Starting with the line that contains "tetera 425 384 => lámpara de mesa 324 494" and ending with the last line of the listing, print each line exactly. Pictures stay out.

Dataset content: Begin

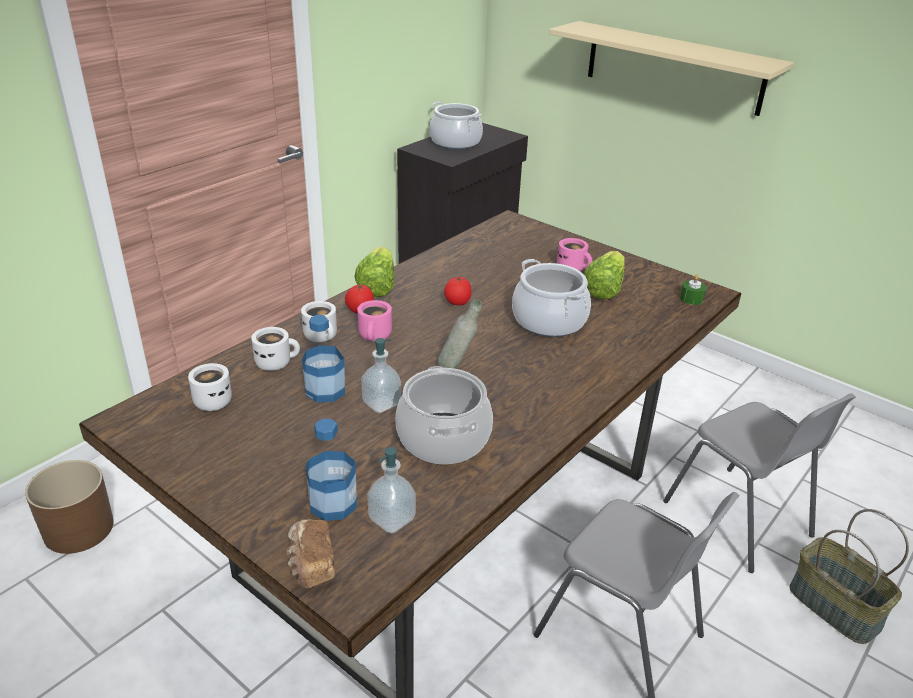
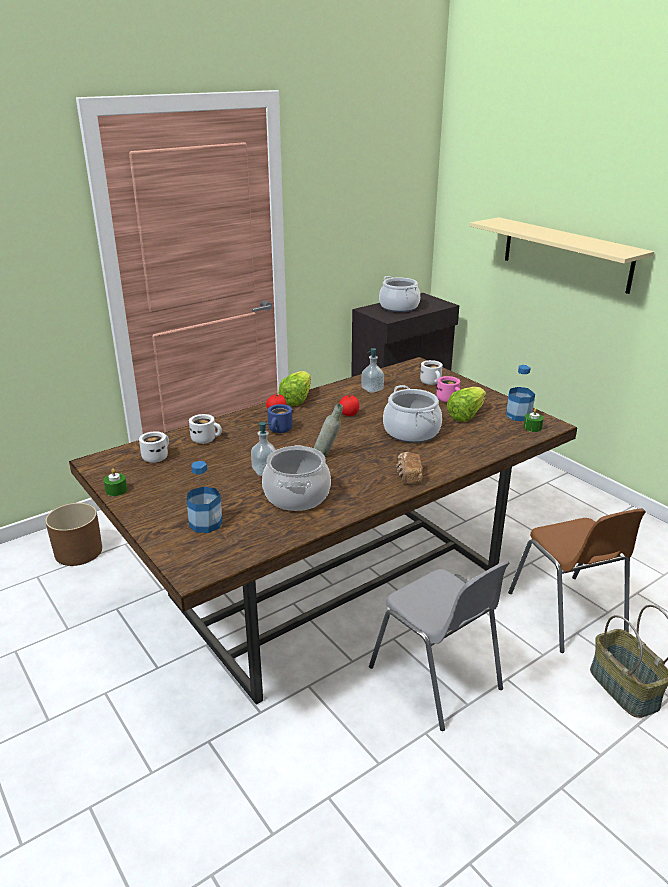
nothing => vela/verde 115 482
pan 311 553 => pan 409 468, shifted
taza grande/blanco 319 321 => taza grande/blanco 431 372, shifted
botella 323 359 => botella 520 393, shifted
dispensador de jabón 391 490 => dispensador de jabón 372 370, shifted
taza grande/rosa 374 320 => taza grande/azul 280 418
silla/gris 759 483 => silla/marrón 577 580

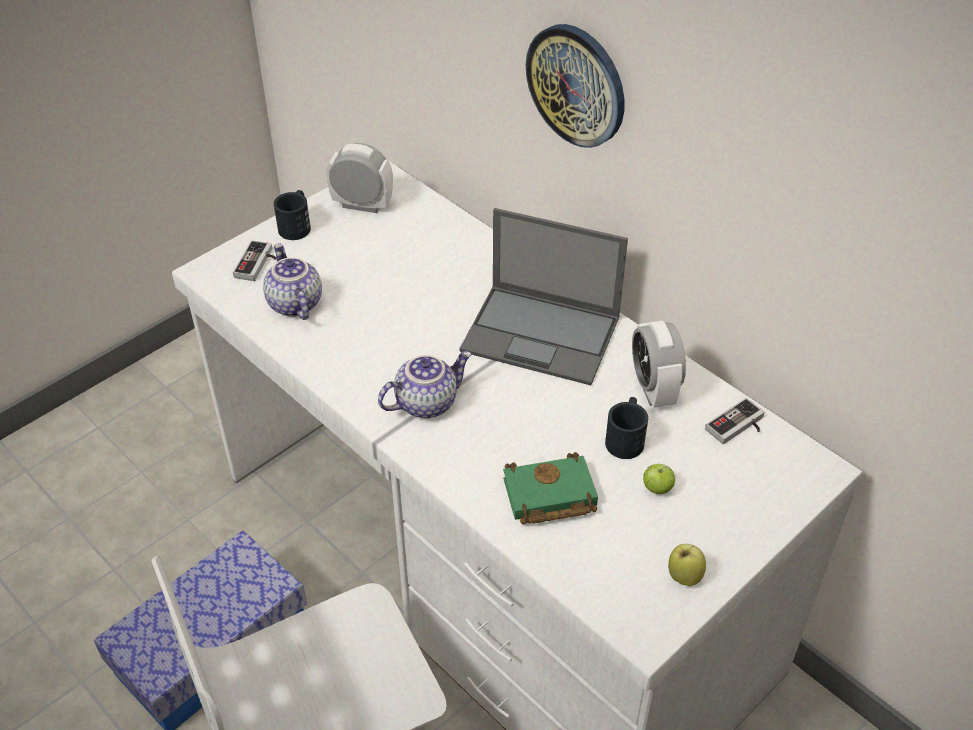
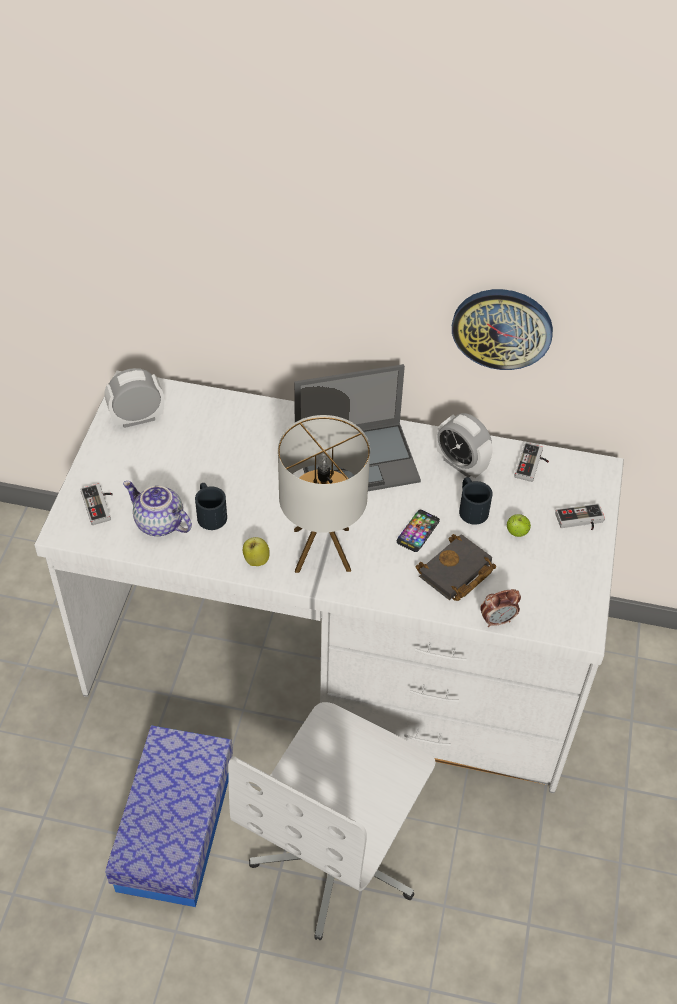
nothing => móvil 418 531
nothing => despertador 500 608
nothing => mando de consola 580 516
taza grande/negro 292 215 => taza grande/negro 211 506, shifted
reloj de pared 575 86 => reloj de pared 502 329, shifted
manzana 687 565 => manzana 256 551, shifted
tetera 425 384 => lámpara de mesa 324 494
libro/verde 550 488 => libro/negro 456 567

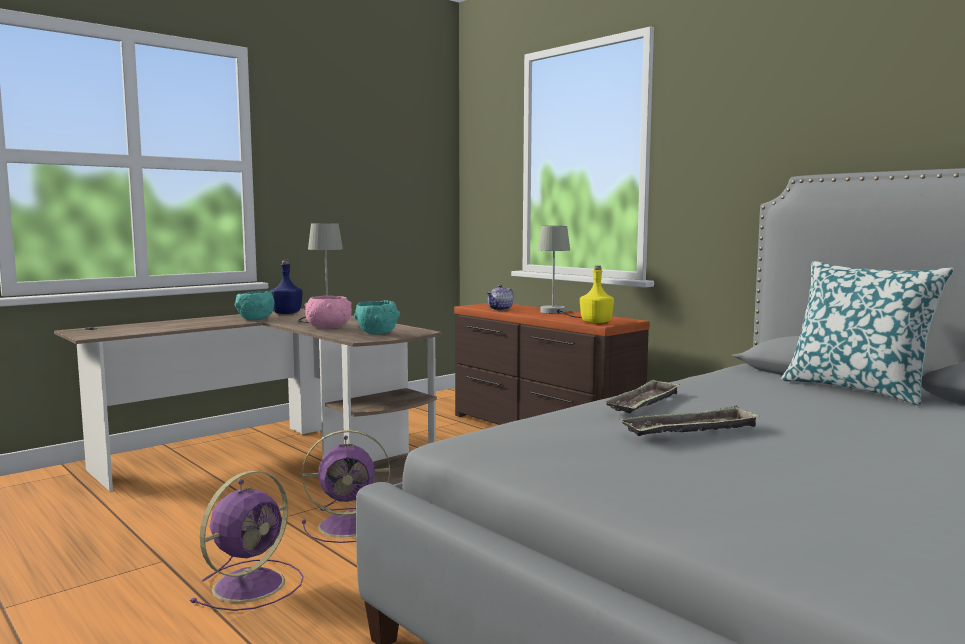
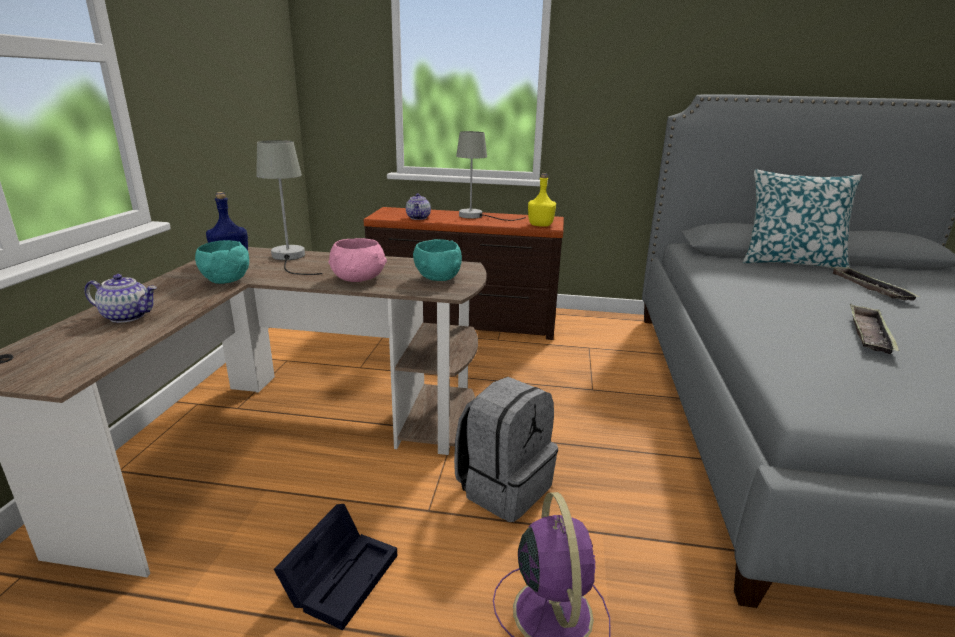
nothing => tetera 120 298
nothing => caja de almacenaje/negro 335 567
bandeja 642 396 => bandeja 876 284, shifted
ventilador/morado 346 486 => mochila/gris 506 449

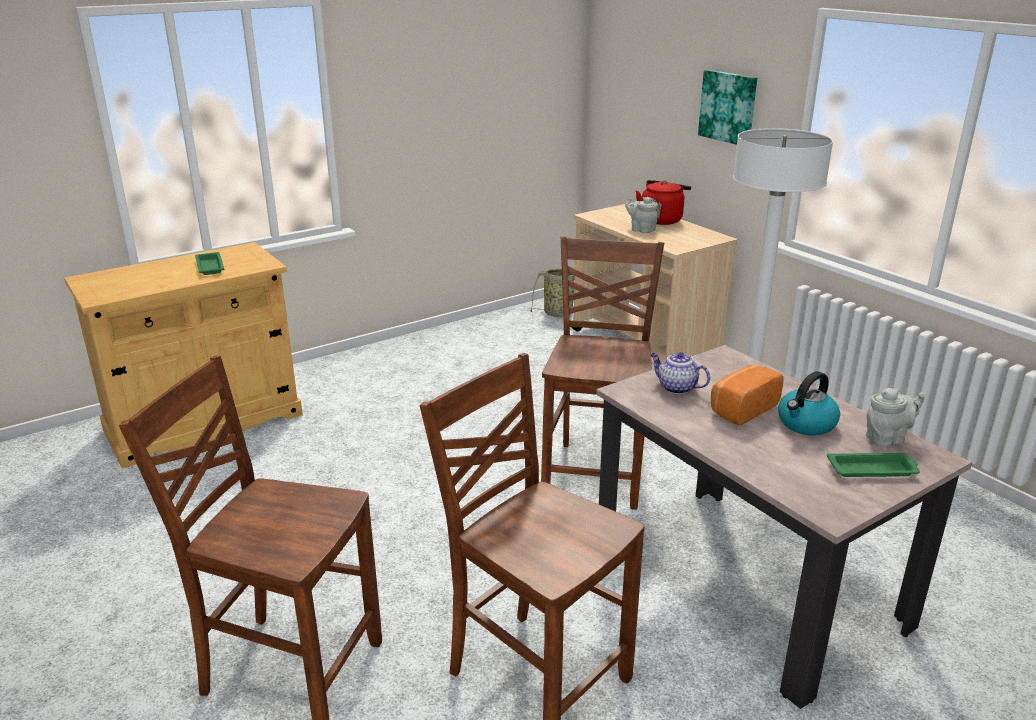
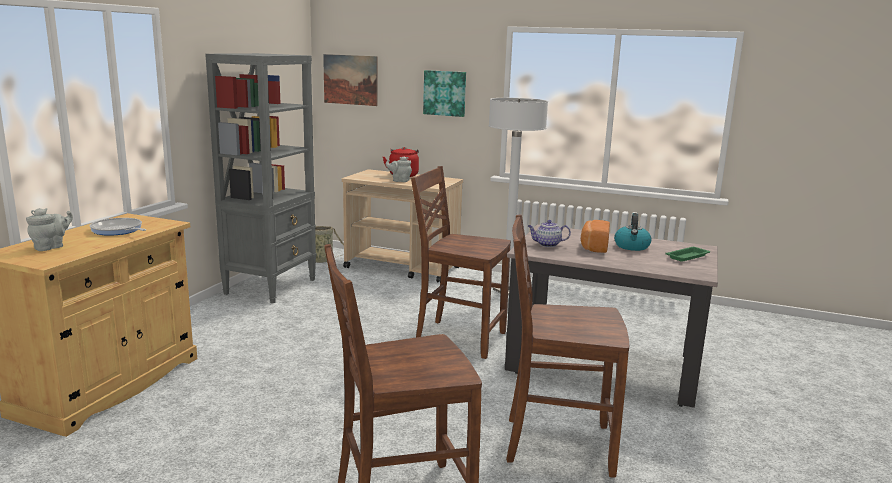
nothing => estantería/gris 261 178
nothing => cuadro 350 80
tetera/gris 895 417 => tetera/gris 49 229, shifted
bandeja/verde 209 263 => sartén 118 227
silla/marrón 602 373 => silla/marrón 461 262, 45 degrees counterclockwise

Dataset content: End

### Expected output
tetera 425 384 => lámpara de mesa 324 494
libro/verde 550 488 => libro/negro 456 567

nothing => tetera 120 298
nothing => caja de almacenaje/negro 335 567
bandeja 642 396 => bandeja 876 284, shifted
ventilador/morado 346 486 => mochila/gris 506 449

nothing => estantería/gris 261 178
nothing => cuadro 350 80
tetera/gris 895 417 => tetera/gris 49 229, shifted
bandeja/verde 209 263 => sartén 118 227
silla/marrón 602 373 => silla/marrón 461 262, 45 degrees counterclockwise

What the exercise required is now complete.